**Enunciado da tarefa 1**: Passe para o inglês esta frase do trecho sobre a consciência: "A representação que fazemos da realidade é como um fogo de artifício da linguagem."

**Trecho selecionado**:
_ _ _ _ _ _ _
Recomendo o livro a todos os seres conscientes que queiram
saber o que é e de onde lhes vem esse dom. Além do mais, Damásio escreve com
elegância. Para dar um sabor do seu estilo encerro com um excerto que me deixou
a pensar: “Em certa medida, do ponto de vista histórico e evolutivo, a
consciência foi um fruto proibido que uma vez provado nos tornou vulneráveis à
dor e ao sofrimento e, em última análise, expostos ao trágico confronto com a
morte.”
1 comentário:
Este é um caminho muito promissor.
O nosso corpo é maior, é mais, do que a nossa consciência. A realidade é incomensuravelmente maior, mais, do que o nosso conhecimento, do que o nosso saber, mesmo implícito.
A representação que fazemos da realidade é como um fogo de artifício da linguagem.
Do que não esquecemos, ficamos com o osso da memória, essa construção labiríntica de que a humanidade procura a chave, não uma chave, como se a realidade fosse a memória e o seu discurso e não também o corpo e a linguagem à revelia de qualquer consciência.
_ _ _ _ _ _ _
**Enunciado da tarefa 2**: Digite de novo, tal como estão, as linhas dos registros que vão da linha com "phylum: Arthropoda" até a linha com "genus: Anser", incluindo as duas.

**Conjunto de dados**:
_ _ _ _ _ _ _
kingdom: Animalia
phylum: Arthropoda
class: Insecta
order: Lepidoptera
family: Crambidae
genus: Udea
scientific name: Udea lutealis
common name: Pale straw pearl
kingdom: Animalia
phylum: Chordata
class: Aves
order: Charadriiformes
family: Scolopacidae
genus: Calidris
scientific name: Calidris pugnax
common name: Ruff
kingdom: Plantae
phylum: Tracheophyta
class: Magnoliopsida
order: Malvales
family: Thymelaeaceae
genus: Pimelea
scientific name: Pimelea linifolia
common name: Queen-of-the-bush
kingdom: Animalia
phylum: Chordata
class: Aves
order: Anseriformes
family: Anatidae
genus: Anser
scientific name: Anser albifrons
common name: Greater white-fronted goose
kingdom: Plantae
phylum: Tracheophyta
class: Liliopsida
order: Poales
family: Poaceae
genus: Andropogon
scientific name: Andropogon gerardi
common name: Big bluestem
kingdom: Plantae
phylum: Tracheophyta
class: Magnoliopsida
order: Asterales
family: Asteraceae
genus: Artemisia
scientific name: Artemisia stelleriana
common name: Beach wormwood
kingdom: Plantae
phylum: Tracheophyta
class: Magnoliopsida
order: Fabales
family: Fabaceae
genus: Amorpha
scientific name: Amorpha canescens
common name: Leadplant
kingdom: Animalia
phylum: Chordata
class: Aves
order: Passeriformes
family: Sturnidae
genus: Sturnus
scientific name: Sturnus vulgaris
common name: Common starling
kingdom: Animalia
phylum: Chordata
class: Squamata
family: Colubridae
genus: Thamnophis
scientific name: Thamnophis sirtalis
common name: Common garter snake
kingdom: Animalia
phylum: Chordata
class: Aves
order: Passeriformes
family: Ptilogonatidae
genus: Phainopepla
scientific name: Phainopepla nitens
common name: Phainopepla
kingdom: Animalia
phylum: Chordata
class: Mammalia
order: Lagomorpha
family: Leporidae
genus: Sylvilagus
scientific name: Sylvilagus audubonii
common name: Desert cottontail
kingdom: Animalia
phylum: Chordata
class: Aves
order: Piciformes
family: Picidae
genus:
_ _ _ _ _ _ _
**Resposta completa 1**: The representation we make of reality is like a fireworks display of language.

**Resposta completa 2**:
phylum: Arthropoda
class: Insecta
order: Lepidoptera
family: Crambidae
genus: Udea
scientific name: Udea lutealis
common name: Pale straw pearl
kingdom: Animalia
phylum: Chordata
class: Aves
order: Charadriiformes
family: Scolopacidae
genus: Calidris
scientific name: Calidris pugnax
common name: Ruff
kingdom: Plantae
phylum: Tracheophyta
class: Magnoliopsida
order: Malvales
family: Thymelaeaceae
genus: Pimelea
scientific name: Pimelea linifolia
common name: Queen-of-the-bush
kingdom: Animalia
phylum: Chordata
class: Aves
order: Anseriformes
family: Anatidae
genus: Anser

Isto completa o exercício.